Le député national élu de Butembo affirme que sa récente présence dans sa circonscription n’avait aucun caractère clandestin. Selon lui, cette mission visait exclusivement à expliquer à la population les enjeux du débat autour de la révision de la Constitution. Il soutient avoir participé à plusieurs émissions diffusées simultanément sur des radios locales afin de sensibiliser la population à cette initiative.

Pour l’élu de Butembo, les accusations relayées sur les réseaux sociaux relèvent d’une campagne de discrédit politique destinée à réduire au silence les partisans du changement constitutionnel dans l’Est de la RDC. Il estime que chaque acteur politique dispose du droit de défendre librement ses opinions dans un État démocratique.

« Lui, il est contre la révision de la Constitution, c’est son droit, mais moi aussi j’ai le droit de défendre mes idées. Au lieu d’écrire aux services de renseignements, je l’appelle à venir dans un débat public », a-t-il ajouté.
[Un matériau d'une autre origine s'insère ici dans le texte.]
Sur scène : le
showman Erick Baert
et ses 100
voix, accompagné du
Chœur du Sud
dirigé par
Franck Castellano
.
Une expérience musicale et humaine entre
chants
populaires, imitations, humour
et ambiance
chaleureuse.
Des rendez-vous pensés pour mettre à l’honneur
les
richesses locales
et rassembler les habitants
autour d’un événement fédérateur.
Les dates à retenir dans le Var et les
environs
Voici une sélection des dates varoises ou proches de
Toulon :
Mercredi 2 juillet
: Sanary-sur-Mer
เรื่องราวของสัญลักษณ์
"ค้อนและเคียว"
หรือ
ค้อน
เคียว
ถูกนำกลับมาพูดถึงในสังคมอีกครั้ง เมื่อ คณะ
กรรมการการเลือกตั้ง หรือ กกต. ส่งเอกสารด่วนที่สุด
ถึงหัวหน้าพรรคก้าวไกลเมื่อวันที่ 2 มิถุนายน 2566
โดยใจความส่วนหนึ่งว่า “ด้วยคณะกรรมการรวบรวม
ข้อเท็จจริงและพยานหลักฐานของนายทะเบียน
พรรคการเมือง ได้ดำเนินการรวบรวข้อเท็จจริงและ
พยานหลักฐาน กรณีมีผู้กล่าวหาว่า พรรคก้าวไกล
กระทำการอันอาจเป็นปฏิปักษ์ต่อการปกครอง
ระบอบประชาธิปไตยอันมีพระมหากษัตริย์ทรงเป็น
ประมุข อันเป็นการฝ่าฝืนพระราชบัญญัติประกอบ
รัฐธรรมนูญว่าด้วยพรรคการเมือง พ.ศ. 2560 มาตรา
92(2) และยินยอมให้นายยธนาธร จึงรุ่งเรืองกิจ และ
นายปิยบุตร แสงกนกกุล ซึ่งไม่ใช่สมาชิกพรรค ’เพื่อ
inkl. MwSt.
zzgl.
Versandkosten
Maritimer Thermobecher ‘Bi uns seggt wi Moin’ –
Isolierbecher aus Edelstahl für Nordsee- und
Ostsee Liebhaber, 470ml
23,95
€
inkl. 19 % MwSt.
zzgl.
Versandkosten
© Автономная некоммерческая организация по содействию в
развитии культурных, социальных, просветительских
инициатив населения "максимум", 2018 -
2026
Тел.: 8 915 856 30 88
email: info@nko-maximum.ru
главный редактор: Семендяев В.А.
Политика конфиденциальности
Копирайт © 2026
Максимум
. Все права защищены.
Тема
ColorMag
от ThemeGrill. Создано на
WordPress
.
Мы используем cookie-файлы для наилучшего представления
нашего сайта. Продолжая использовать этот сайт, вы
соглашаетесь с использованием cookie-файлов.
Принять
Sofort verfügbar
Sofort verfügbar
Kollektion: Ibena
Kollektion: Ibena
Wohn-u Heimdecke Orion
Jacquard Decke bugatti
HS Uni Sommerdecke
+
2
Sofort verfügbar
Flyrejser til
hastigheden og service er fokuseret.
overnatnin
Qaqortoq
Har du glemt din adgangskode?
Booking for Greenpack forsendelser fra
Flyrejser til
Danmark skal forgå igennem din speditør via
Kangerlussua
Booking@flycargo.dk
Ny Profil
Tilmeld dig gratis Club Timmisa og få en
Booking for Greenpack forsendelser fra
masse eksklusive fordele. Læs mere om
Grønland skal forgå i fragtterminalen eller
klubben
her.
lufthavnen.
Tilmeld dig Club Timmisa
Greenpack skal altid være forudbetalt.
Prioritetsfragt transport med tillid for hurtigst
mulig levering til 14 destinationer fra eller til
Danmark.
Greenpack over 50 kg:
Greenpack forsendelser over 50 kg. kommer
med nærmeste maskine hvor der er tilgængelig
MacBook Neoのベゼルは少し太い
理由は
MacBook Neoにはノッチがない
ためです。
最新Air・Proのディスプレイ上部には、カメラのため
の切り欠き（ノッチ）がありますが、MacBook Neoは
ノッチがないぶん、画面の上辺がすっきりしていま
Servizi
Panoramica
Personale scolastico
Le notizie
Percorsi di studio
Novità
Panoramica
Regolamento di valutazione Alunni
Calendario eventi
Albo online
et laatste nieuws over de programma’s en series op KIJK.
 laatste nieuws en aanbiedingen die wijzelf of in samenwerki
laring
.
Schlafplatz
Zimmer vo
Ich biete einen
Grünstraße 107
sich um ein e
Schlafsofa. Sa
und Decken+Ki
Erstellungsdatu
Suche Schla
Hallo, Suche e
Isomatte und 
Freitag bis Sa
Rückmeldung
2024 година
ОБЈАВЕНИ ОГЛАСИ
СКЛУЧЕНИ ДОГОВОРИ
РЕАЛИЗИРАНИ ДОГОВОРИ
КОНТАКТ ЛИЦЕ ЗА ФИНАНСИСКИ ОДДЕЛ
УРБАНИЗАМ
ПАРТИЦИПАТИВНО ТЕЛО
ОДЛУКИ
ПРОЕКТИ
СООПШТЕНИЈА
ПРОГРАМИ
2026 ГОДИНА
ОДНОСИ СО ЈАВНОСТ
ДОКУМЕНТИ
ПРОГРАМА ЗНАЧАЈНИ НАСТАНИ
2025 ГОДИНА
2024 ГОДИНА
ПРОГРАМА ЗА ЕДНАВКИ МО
Chrispin Mbindule a également rejeté les accusations selon lesquelles il soutiendrait des groupes armés actifs dans la région de Butembo. Il explique que son appui aux militaires FARDC et aux combattants wazalendo s’inscrit dans le cadre de l’effort de guerre contre les groupes rebelles et l’agression étrangère dans l’Est du pays.

« Lorsque j’achète des vivres pour les FARDC et les wazalendo qui sont au front afin qu’ils résistent face à l’ennemi, le gouverneur appelle cela un soutien aux milices. C’est totalement faux », a insisté le parlementaire.

Au cours de son intervention, le président du groupe parlementaire “Le Peuple d’Abord” est aussi revenu sur ses anciennes relations avec l’actuel gouverneur militaire du Nord-Kivu. Il a évoqué leur parcours universitaire commun ainsi que leurs divergences politiques remontant à l’époque des rébellions dans l’Est du pays.

Selon lui, le débat autour de la révision constitutionnelle doit demeurer démocratique et ne pas déboucher sur des persécutions politiques ou des règlements de comptes entre acteurs publics.
Jusqu’à présent, le gouverneur militaire du Nord-Kivu n’a pas encore réagi officiellement à ces déclarations.

Cette affaire continue néanmoins de susciter de nombreuses réactions sur les réseaux sociaux, dans un contexte sécuritaire toujours fragile dans l’Est de la RDC.

Depuis plusieurs années, les provinces du Nord-Kivu, du Sud-Kivu et de l’Ituri font face à une insécurité persistante marquée par les attaques des groupes armés locaux et étrangers, notamment la rébellion du M23 soutenue par le Rwanda selon Kinshasa. Cette situation a déjà provoqué des milliers de morts et le déplacement de millions de civils malgré les opérations militaires conjointes et l’appui des groupes d’autodéfense wazalendo.